**Instructions for the task**. Locate each line in the items below that contains the word "последствий", and copy every such line in full.

**Data excerpts**.
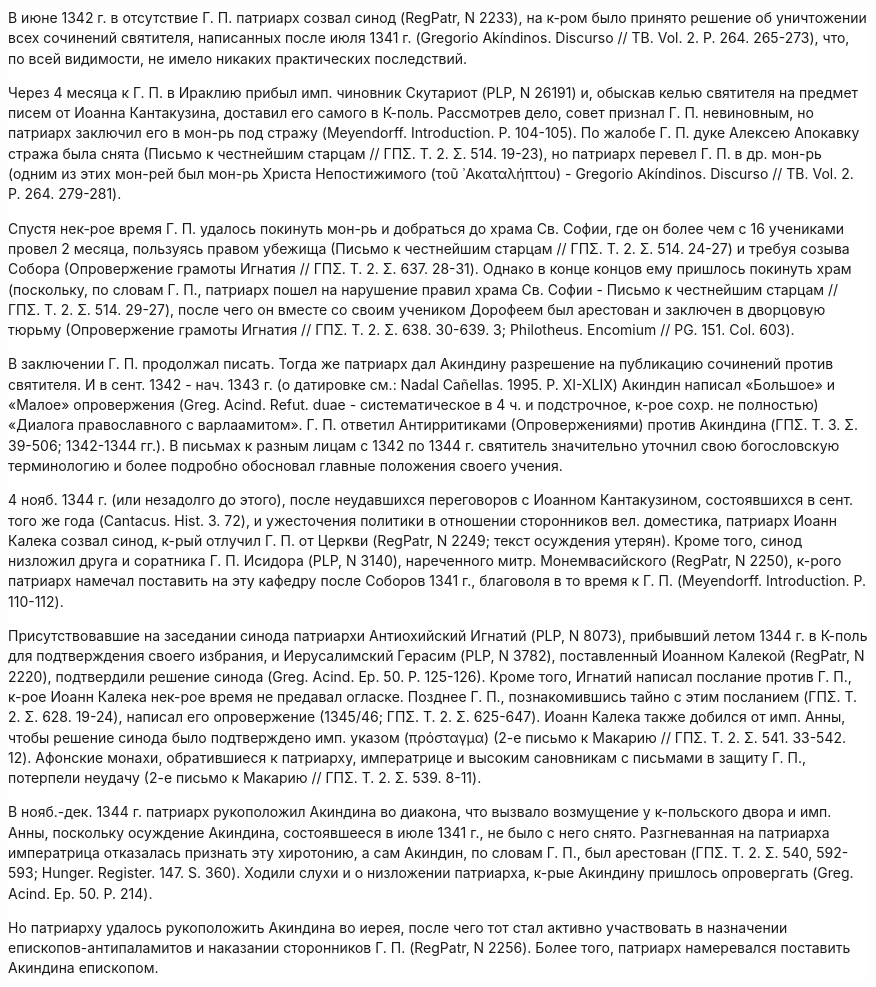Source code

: В июне 1342 г. в отсутствие Г. П. патриарх созвал синод (RegPatr, N 2233), на к-ром было принято решение об уничтожении всех сочинений святителя, написанных после июля 1341 г. (Gregorio Akíndinos. Discurso // TB. Vol. 2. P. 264. 265-273), что, по всей видимости, не имело никаких практических последствий.

Через 4 месяца к Г. П. в Ираклию прибыл имп. чиновник Скутариот (PLP, N 26191) и, обыскав келью святителя на предмет писем от Иоанна Кантакузина, доставил его самого в К-поль. Рассмотрев дело, совет признал Г. П. невиновным, но патриарх заключил его в мон-рь под стражу (Meyendorff. Introduction. P. 104-105). По жалобе Г. П. дуке Алексею Апокавку стража была снята (Письмо к честнейшим старцам // ΓΠΣ. Τ. 2. Σ. 514. 19-23), но патриарх перевел Г. П. в др. мон-рь (одним из этих мон-рей был мон-рь Христа Непостижимого (τοῦ ᾿Ακαταλήπτου) - Gregorio Akíndinos. Discurso // TB. Vol. 2. P. 264. 279-281).

Спустя нек-рое время Г. П. удалось покинуть мон-рь и добраться до храма Св. Софии, где он более чем с 16 учениками провел 2 месяца, пользуясь правом убежища (Письмо к честнейшим старцам // ΓΠΣ. Τ. 2. Σ. 514. 24-27) и требуя созыва Собора (Опровержение грамоты Игнатия // ΓΠΣ. Τ. 2. Σ. 637. 28-31). Однако в конце концов ему пришлось покинуть храм (поскольку, по словам Г. П., патриарх пошел на нарушение правил храма Св. Софии - Письмо к честнейшим старцам // ΓΠΣ. Τ. 2. Σ. 514. 29-27), после чего он вместе со своим учеником Дорофеем был арестован и заключен в дворцовую тюрьму (Опровержение грамоты Игнатия // ΓΠΣ. Τ. 2. Σ. 638. 30-639. 3; Philotheus. Encomium // PG. 151. Col. 603).

В заключении Г. П. продолжал писать. Тогда же патриарх дал Акиндину разрешение на публикацию сочинений против святителя. И в сент. 1342 - нач. 1343 г. (о датировке см.: Nadal Cañellas. 1995. P. XI-XLIX) Акиндин написал «Большое» и «Малое» опровержения (Greg. Acind. Refut. duae - систематическое в 4 ч. и подстрочное, к-рое сохр. не полностью) «Диалога православного с варлаамитом». Г. П. ответил Антирритиками (Опровержениями) против Акиндина (ΓΠΣ. Τ. 3. Σ. 39-506; 1342-1344 гг.). В письмах к разным лицам с 1342 по 1344 г. святитель значительно уточнил свою богословскую терминологию и более подробно обосновал главные положения своего учения.

4 нояб. 1344 г. (или незадолго до этого), после неудавшихся переговоров с Иоанном Кантакузином, состоявшихся в сент. того же года (Cantacus. Hist. 3. 72), и ужесточения политики в отношении сторонников вел. доместика, патриарх Иоанн Калека созвал синод, к-рый отлучил Г. П. от Церкви (RegPatr, N 2249; текст осуждения утерян). Кроме того, синод низложил друга и соратника Г. П. Исидора (PLP, N 3140), нареченного митр. Монемвасийского (RegPatr, N 2250), к-рого патриарх намечал поставить на эту кафедру после Соборов 1341 г., благоволя в то время к Г. П. (Meyendorff. Introduction. P. 110-112).

Присутствовавшие на заседании синода патриархи Антиохийский Игнатий (PLP, N 8073), прибывший летом 1344 г. в К-поль для подтверждения своего избрания, и Иерусалимский Герасим (PLP, N 3782), поставленный Иоанном Калекой (RegPatr, N 2220), подтвердили решение синода (Greg. Acind. Ep. 50. Р. 125-126). Кроме того, Игнатий написал послание против Г. П., к-рое Иоанн Калека нек-рое время не предавал огласке. Позднее Г. П., познакомившись тайно с этим посланием (ΓΠΣ. Τ. 2. Σ. 628. 19-24), написал его опровержение (1345/46; ΓΠΣ. Τ. 2. Σ. 625-647). Иоанн Калека также добился от имп. Анны, чтобы решение синода было подтверждено имп. указом (πρόσταγμα) (2-е письмо к Макарию // ΓΠΣ. Τ. 2. Σ. 541. 33-542. 12). Афонские монахи, обратившиеся к патриарху, императрице и высоким сановникам с письмами в защиту Г. П., потерпели неудачу (2-е письмо к Макарию // ΓΠΣ. Τ. 2. Σ. 539. 8-11).

В нояб.-дек. 1344 г. патриарх рукоположил Акиндина во диакона, что вызвало возмущение у к-польского двора и имп. Анны, поскольку осуждение Акиндина, состоявшееся в июле 1341 г., не было с него снято. Разгневанная на патриарха императрица отказалась признать эту хиротонию, а сам Акиндин, по словам Г. П., был арестован (ΓΠΣ. Τ. 2. Σ. 540, 592-593; Hunger. Register. 147. S. 360). Ходили слухи и о низложении патриарха, к-рые Акиндину пришлось опровергать (Greg. Acind. Ep. 50. P. 214).

Но патриарху удалось рукоположить Акиндина во иерея, после чего тот стал активно участвовать в назначении епископов-антипаламитов и наказании сторонников Г. П. (RegPatr, N 2256). Более того, патриарх намеревался поставить Акиндина епископом.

**Exercise response**.
: В июне 1342 г. в отсутствие Г. П. патриарх созвал синод (RegPatr, N 2233), на к-ром было принято решение об уничтожении всех сочинений святителя, написанных после июля 1341 г. (Gregorio Akíndinos. Discurso // TB. Vol. 2. P. 264. 265-273), что, по всей видимости, не имело никаких практических последствий.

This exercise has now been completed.